TEXTAUSZUG –
Daher sind auch die Ergebnisse vielfältig: Während eine Gruppe sich auf ein
Logo für den BID konzentriert hat, überlegte sich eine andere Gruppe eine
Reihe von „gewöhnlichen Veranstaltungen an ungewöhnlichen Orten“ wie zum
Beispiel ein Klassikkonzert in einem Sexshop. Mit solchen kulturellen
Veranstaltungen solle der Kiez auch wochentags attraktiv werden. Ansässige
Ladenbetreiber würden profitieren. „Aufwertung des Images der Reeperbahn
ohne Identitätsverlust“, steht in der Konzeptidee der Studierendengruppe.
„Viele Leute denken bei St. Pauli erst mal an den Ballermann“, sagt
Quartiersmanagerin Staron. „Klar ist St. Pauli ein Amüsierviertel, und das
bleibt es auch“, fährt sie fort, „aber wir sind keine Unterabteilung vom
Dom, und auch hier gibt es Regeln.“ Das Quartiersmanagement wolle weg vom
Rotlicht-Image, hin zu mehr Kultur.

AUFGABE – Welches Beispiel nennt der Textauszug für „gewöhnliche Veranstaltungen an ungewöhnlichen Orten“? Bitte antworten Sie in einem Satz. Die Datensätze spielen hierfür keine Rolle.

ROHDATEN –

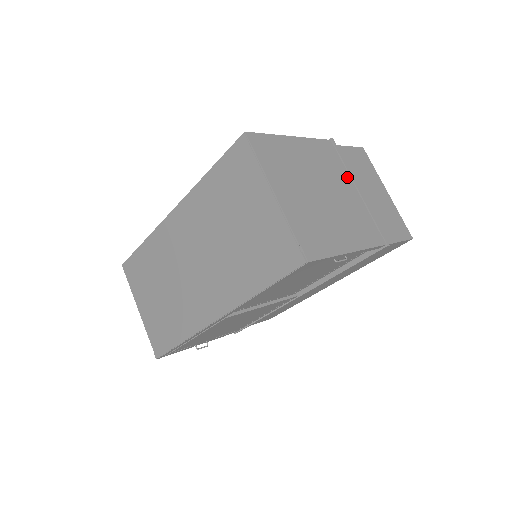
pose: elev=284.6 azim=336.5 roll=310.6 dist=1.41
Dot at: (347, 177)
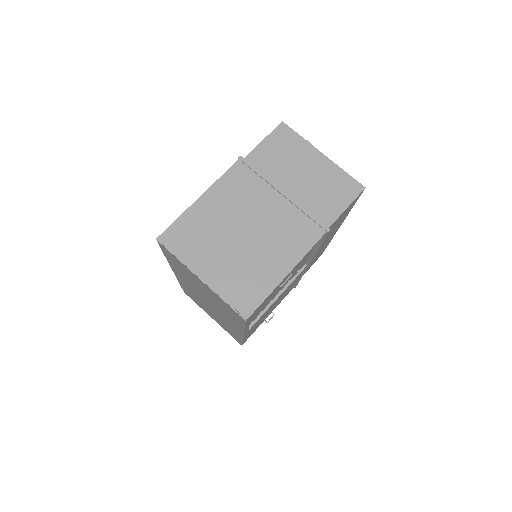
Dot at: (267, 189)
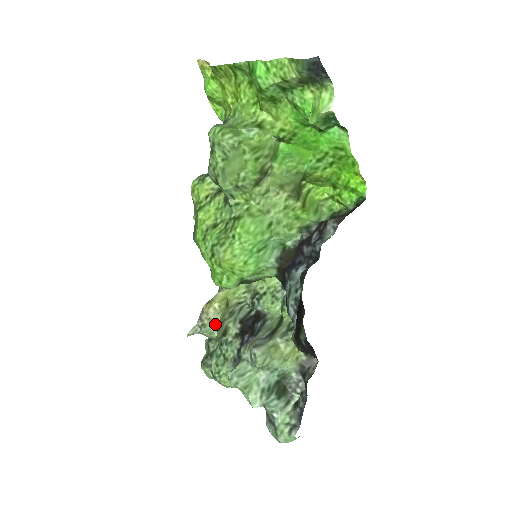
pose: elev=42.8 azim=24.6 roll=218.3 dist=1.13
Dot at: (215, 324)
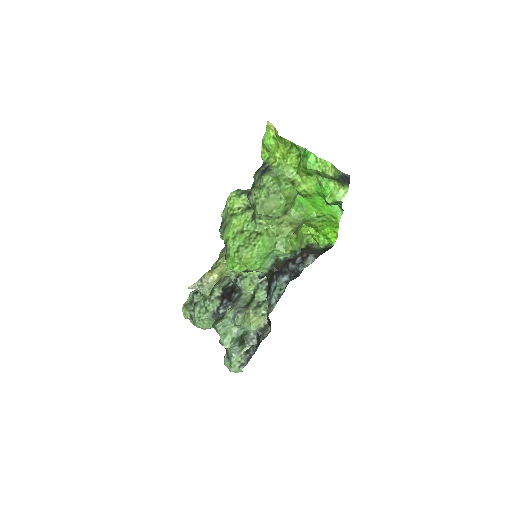
Dot at: (210, 287)
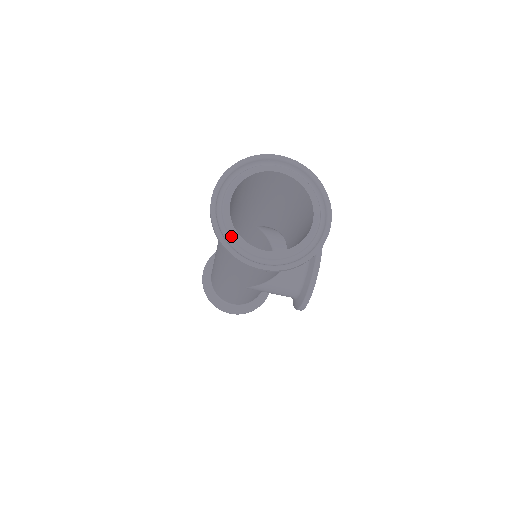
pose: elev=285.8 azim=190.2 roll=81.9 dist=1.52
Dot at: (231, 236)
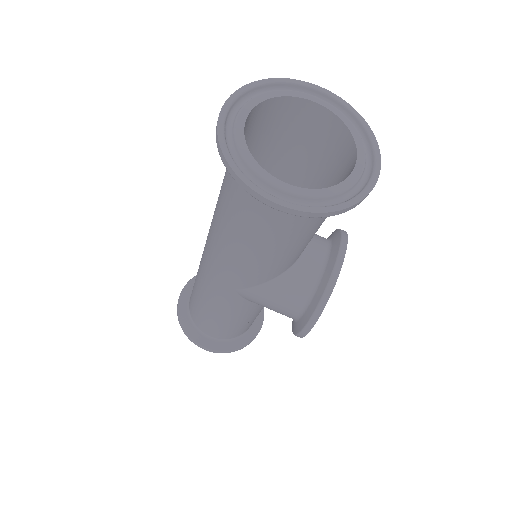
Dot at: (241, 154)
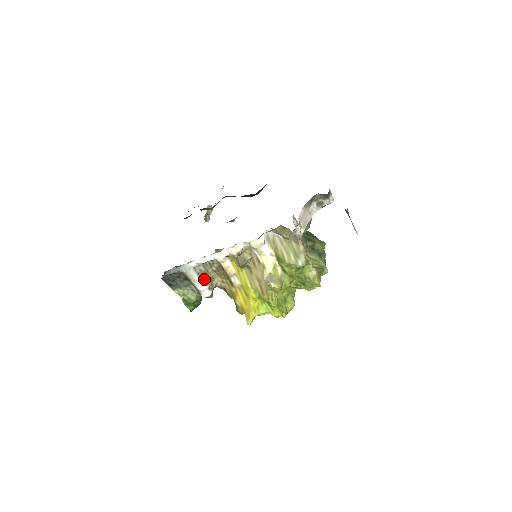
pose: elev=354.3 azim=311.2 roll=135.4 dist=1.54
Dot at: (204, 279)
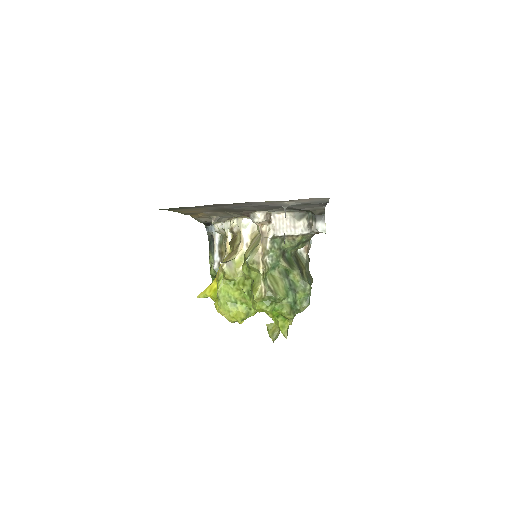
Dot at: (220, 251)
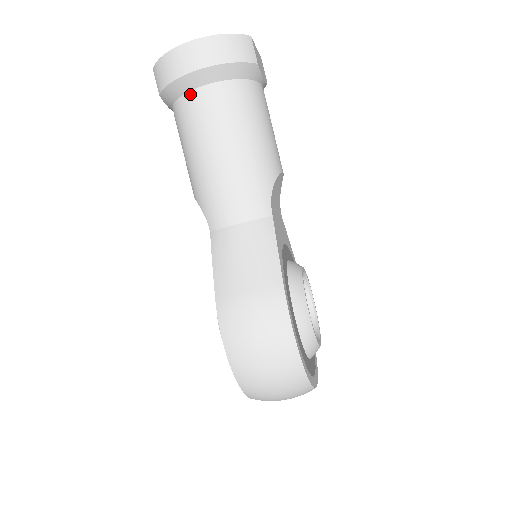
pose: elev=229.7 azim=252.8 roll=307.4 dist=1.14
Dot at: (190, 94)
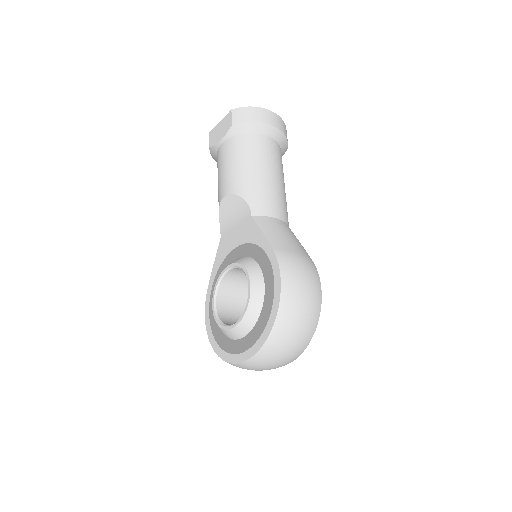
Dot at: (259, 135)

ERWARTETE AUSGABE – Als Beispiel wird ein Klassikkonzert in einem Sexshop genannt.